MEMS

Within this research field we explore and develop technologies for advanced MEMS sensors and actuators, targeting highest performance parameters for leading-edge devices and innovative applications.

Therefore we exploit high-precision 3-dimensional Si patterning technologies with high aspect ratio together with advanced waferlevel encapsulation and interconnect technologies for high resolution capacitive sensing, such as acceleration, inclination, vibration and rotation measurement. Hereby, special focus is put on resonators with high mechanical quality factors (> 300,000), enabling e.g. MEMS gyroscopes to achieve tactical grade or even inertial grade performance in near future.

Our piezoelectrical MEMS platform based on thin-film AlN and related electrode material systems enables motion detection without energy consumption and energy harvesting, but is suitable for highly effective MEMS/MOEMS actuators such as optical scanners as well.

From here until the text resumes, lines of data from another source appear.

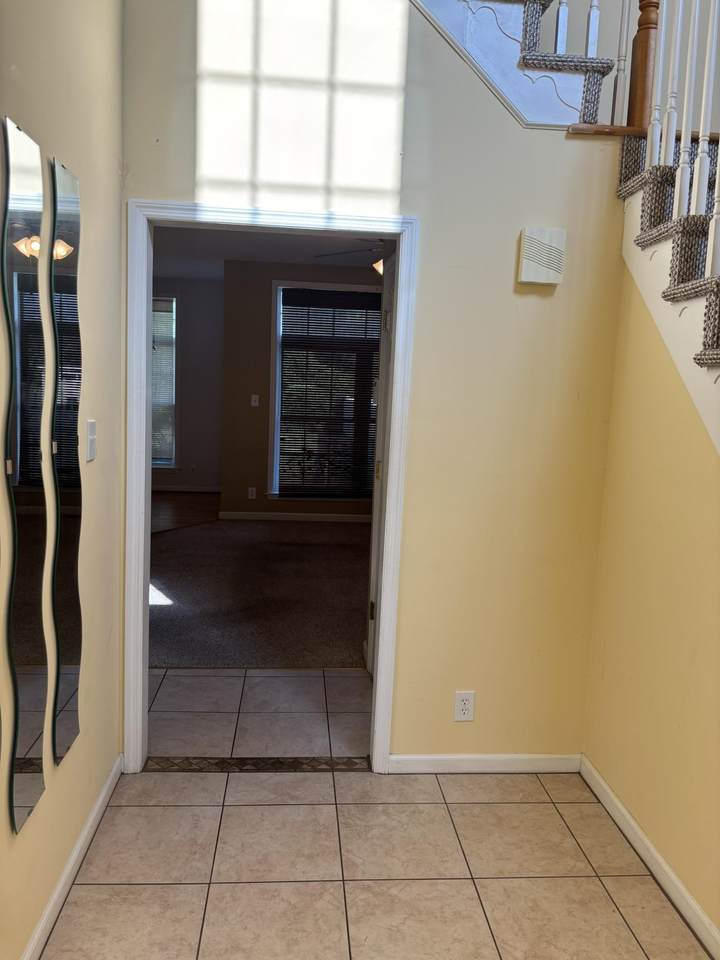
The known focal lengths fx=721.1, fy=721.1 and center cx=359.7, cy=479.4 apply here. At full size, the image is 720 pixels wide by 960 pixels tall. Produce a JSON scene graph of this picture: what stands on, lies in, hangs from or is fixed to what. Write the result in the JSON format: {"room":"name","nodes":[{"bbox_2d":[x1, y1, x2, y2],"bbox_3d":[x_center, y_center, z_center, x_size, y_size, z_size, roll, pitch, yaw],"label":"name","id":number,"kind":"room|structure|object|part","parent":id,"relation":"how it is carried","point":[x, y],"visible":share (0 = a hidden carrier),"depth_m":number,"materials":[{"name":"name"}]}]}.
{"room":"entryway","nodes":[
{"label":"entryway","id":0,"kind":"room"},
{"bbox_2d":[0,0,126,959],"bbox_3d":[-0.728,-0.168,0.753,0.130,3.067,3.724,2,8,-5],"label":"left wall","id":1,"kind":"structure","parent":0,"point":[82,745],"depth_m":2.06,"materials":[{"name":"beige paint"}]},
{"bbox_2d":[1,114,47,833],"bbox_3d":[-0.769,0.005,1.663,0.010,1.466,0.332,2,8,-5],"label":"mirror panel","id":2,"kind":"object","parent":1,"relation":"attached to","point":[20,807],"visible":1,"depth_m":1.64,"materials":[{"name":"mirror"}]},
{"bbox_2d":[47,152,83,768],"bbox_3d":[-0.791,-0.040,1.966,0.010,1.499,0.351,2,8,-5],"label":"mirror panel","id":3,"kind":"object","parent":1,"relation":"attached to","point":[62,727],"visible":0.99,"depth_m":1.92,"materials":[{"name":"mirror"}]},
{"bbox_2d":[22,756,122,959],"bbox_3d":[-0.752,1.269,1.134,0.014,0.080,3.232,2,8,-5],"label":"baseboard","id":4,"kind":"structure","parent":1,"relation":"attached to","point":[95,809],"depth_m":2.08,"materials":[{"name":"white paint"}]},
{"bbox_2d":[85,419,96,462],"bbox_3d":[-0.794,-0.117,2.142,0.017,0.118,0.074,2,8,-5],"label":"light switch","id":5,"kind":"object","parent":1,"relation":"attached to","point":[91,444],"visible":0.98,"depth_m":2.13,"materials":[{"name":"white plastic"}]},
{"bbox_2d":[150,490,221,533],"bbox_3d":[-2.603,0.386,7.621,3.062,0.102,3.587,2,8,-5],"label":"wood floor","id":6,"kind":"structure","parent":0,"point":[182,511],"depth_m":7.98,"materials":[{"name":"brown wood"}]},
{"bbox_2d":[150,278,223,490],"bbox_3d":[-2.705,-1.202,9.082,2.736,2.669,0.141,2,8,-5],"label":"far wall","id":7,"kind":"structure","parent":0,"point":[204,420],"depth_m":9.08,"materials":[{"name":"grey paint"}]},
{"bbox_2d":[150,295,176,466],"bbox_3d":[-2.793,-1.191,8.896,1.164,2.135,0.139,2,8,-5],"label":"window","id":8,"kind":"structure","parent":7,"relation":"in","point":[163,462],"depth_m":8.91,"materials":[{"name":"glass"}]},
{"bbox_2d":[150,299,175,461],"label":"window blind","id":9,"kind":"object","parent":8,"relation":"attached to","point":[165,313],"visible":0.31,"depth_m":8.86,"materials":[{"name":"white"}]},
{"bbox_2d":[152,484,221,492],"bbox_3d":[-2.762,0.100,9.025,2.680,0.085,0.014,2,8,-5],"label":"baseboard","id":10,"kind":"structure","parent":7,"relation":"attached to","point":[167,489],"depth_m":9.08,"materials":[{"name":"white paint"}]},
{"bbox_2d":[147,516,370,668],"bbox_3d":[-0.478,0.743,5.626,4.366,0.087,3.867,2,8,-5],"label":"carpet floor","id":11,"kind":"structure","parent":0,"point":[177,539],"depth_m":4.91,"materials":[{"name":"carpet"}]},
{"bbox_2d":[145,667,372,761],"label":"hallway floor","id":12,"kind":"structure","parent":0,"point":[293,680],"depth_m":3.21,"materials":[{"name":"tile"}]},
{"bbox_2d":[150,224,393,280],"bbox_3d":[-0.644,-2.052,5.813,4.827,0.112,5.499,2,8,-5],"label":"far room ceiling","id":13,"kind":"structure","parent":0,"point":[254,255],"depth_m":6.52,"materials":[{"name":"white paint"}]},
{"bbox_2d":[313,238,387,278],"bbox_3d":[0.211,-1.666,5.274,1.193,0.450,1.169,3,8,5],"label":"ceiling fan","id":14,"kind":"object","parent":13,"relation":"hanging from","point":[380,263],"visible":0.24,"depth_m":5.25,"materials":[{"name":"metal"}]},
{"bbox_2d":[221,258,382,521],"bbox_3d":[0.269,-0.851,7.519,3.339,2.664,0.147,2,8,-5],"label":"far room wall","id":15,"kind":"structure","parent":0,"point":[297,267],"depth_m":7.34,"materials":[{"name":"paint"}]},
{"bbox_2d":[247,486,256,498],"bbox_3d":[-1.117,0.143,7.436,0.077,0.126,0.013,2,8,-5],"label":"wall outlet","id":16,"kind":"object","parent":15,"relation":"attached to","point":[250,493],"visible":0.99,"depth_m":7.43,"materials":[{"name":"white plastic"}]},
{"bbox_2d":[250,394,259,406],"bbox_3d":[-1.068,-0.798,7.315,0.075,0.123,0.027,2,8,-5],"label":"light switch","id":17,"kind":"object","parent":15,"relation":"attached to","point":[254,396],"visible":0.98,"depth_m":7.31,"materials":[{"name":"white plastic"}]},
{"bbox_2d":[218,510,370,521],"bbox_3d":[0.016,0.417,7.610,3.005,0.083,0.014,2,8,-5],"label":"baseboard","id":18,"kind":"structure","parent":15,"relation":"attached to","point":[277,517],"depth_m":7.54,"materials":[{"name":"white paint"}]},
{"bbox_2d":[266,280,379,500],"bbox_3d":[-0.220,-0.848,7.470,1.428,2.224,0.144,2,8,-5],"label":"window","id":19,"kind":"structure","parent":15,"relation":"in","point":[275,481],"depth_m":7.43,"materials":[{"name":"glass"}]},
{"bbox_2d":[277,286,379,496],"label":"window blind","id":20,"kind":"object","parent":19,"relation":"attached to","point":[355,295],"visible":0.91,"depth_m":7.38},
{"bbox_2d":[119,0,632,766],"bbox_3d":[0.051,-0.824,2.570,2.004,3.857,0.126,2,8,-5],"label":"back wall","id":21,"kind":"structure","parent":0,"point":[535,299],"depth_m":2.57,"materials":[{"name":"beige paint"}]},
{"bbox_2d":[122,198,416,773],"bbox_3d":[-0.339,0.077,2.689,1.022,2.036,0.160,2,8,-5],"label":"door frame","id":22,"kind":"structure","parent":21,"relation":"in","point":[143,472],"depth_m":2.59,"materials":[{"name":"white paint"}]},
{"bbox_2d":[366,252,395,676],"bbox_3d":[0.122,0.040,3.241,0.103,2.044,0.849,2,8,-5],"label":"door","id":23,"kind":"structure","parent":22,"relation":"attached to","point":[370,656],"depth_m":3.54,"materials":[{"name":"white paint"}]},
{"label":"hinge","id":24,"kind":"part","parent":23,"relation":"part of","materials":[{"name":"gold metal"}]},
{"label":"hinge","id":25,"kind":"part","parent":23,"relation":"part of","materials":[{"name":"gold metal"}]},
{"bbox_2d":[453,691,474,721],"bbox_3d":[0.395,0.859,2.733,0.072,0.118,0.009,2,8,-5],"label":"wall outlet","id":26,"kind":"object","parent":21,"relation":"attached to","point":[463,708],"visible":0.99,"depth_m":2.73,"materials":[{"name":"white plastic"}]},
{"bbox_2d":[389,753,580,773],"bbox_3d":[0.495,1.105,2.809,0.772,0.073,0.013,2,8,-5],"label":"baseboard","id":27,"kind":"structure","parent":21,"relation":"attached to","point":[436,757],"depth_m":2.80,"materials":[{"name":"white paint"}]},
{"bbox_2d":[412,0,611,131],"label":"upper staircase","id":28,"kind":"structure","parent":21,"relation":"attached to","point":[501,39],"depth_m":2.51,"materials":[{"name":"white"}]},
{"bbox_2d":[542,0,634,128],"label":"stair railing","id":29,"kind":"object","parent":28,"relation":"on","point":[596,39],"visible":0.73,"depth_m":2.55,"materials":[{"name":"wood"}]},
{"bbox_2d":[519,227,565,285],"bbox_3d":[0.644,-0.788,2.550,0.146,0.185,0.053,2,8,-5],"label":"door chime","id":30,"kind":"object","parent":21,"relation":"attached to","point":[529,265],"visible":0.99,"depth_m":2.52,"materials":[{"name":"white plastic"}]},
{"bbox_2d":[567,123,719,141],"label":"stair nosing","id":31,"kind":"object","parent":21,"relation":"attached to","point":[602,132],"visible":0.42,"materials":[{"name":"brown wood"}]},
{"bbox_2d":[626,0,660,131],"bbox_3d":[1.013,-1.740,2.506,0.099,1.030,0.098,2,8,-5],"label":"newel post","id":32,"kind":"object","parent":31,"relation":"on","point":[641,75],"visible":0.7,"depth_m":2.52,"materials":[{"name":"brown wood"}]},
{"bbox_2d":[43,667,709,959],"bbox_3d":[-0.042,1.344,1.501,3.520,0.101,5.071,2,8,-5],"label":"tile floor","id":33,"kind":"structure","parent":0,"point":[76,902],"depth_m":2.25,"materials":[{"name":"beige tile"}]},
{"bbox_2d":[140,756,372,773],"bbox_3d":[-0.373,1.103,2.804,0.793,0.008,0.169,2,8,-5],"label":"threshold strip","id":34,"kind":"object","parent":33,"relation":"on","point":[295,765],"visible":0.88,"depth_m":2.78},
{"bbox_2d":[581,246,719,945],"bbox_3d":[1.102,0.204,1.397,0.127,2.318,2.681,2,8,-5],"label":"right wall","id":35,"kind":"structure","parent":0,"point":[586,751],"depth_m":2.28,"materials":[{"name":"paint"}]},
{"bbox_2d":[579,756,719,957],"bbox_3d":[0.992,1.315,1.377,0.014,0.079,2.935,2,8,-5],"label":"baseboard","id":36,"kind":"structure","parent":35,"relation":"attached to","point":[624,811],"depth_m":2.23,"materials":[{"name":"white paint"}]},
{"bbox_2d":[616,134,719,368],"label":"stair carpet","id":37,"kind":"structure","parent":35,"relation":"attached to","point":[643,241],"depth_m":2.25,"materials":[{"name":"carpet"}]},
{"bbox_2d":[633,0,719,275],"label":"stair railing","id":38,"kind":"object","parent":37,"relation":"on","point":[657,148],"visible":0.86,"depth_m":2.21,"materials":[{"name":"white wood"}]},
{"bbox_2d":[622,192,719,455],"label":"stair stringer","id":39,"kind":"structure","parent":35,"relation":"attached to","point":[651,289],"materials":[{"name":"white paint"}]}
]}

The technology platform for piezoelectric micromachined ultrasonic transducer (PMUT) enables the research and development of the latest generation of miniaturized ultrasonic devices in a large frequency range from kHz to MHz as well as the design of various acoustic channels in arbitrary forms for beam steering or acoustic imaging.

Recently, we aim for combining MEMS structures with integrated photonic components based on waveguides and optical resonators for improved motion resolution down to the pm scale.

Research Topics

• Technologies for MEMS sensors and actuators (Inertial and zero energy)
• Ultrasonics (PMUT, CMUT): photoacoustics
• MEMS meets MOEMS and photonics: Optomechanical sensing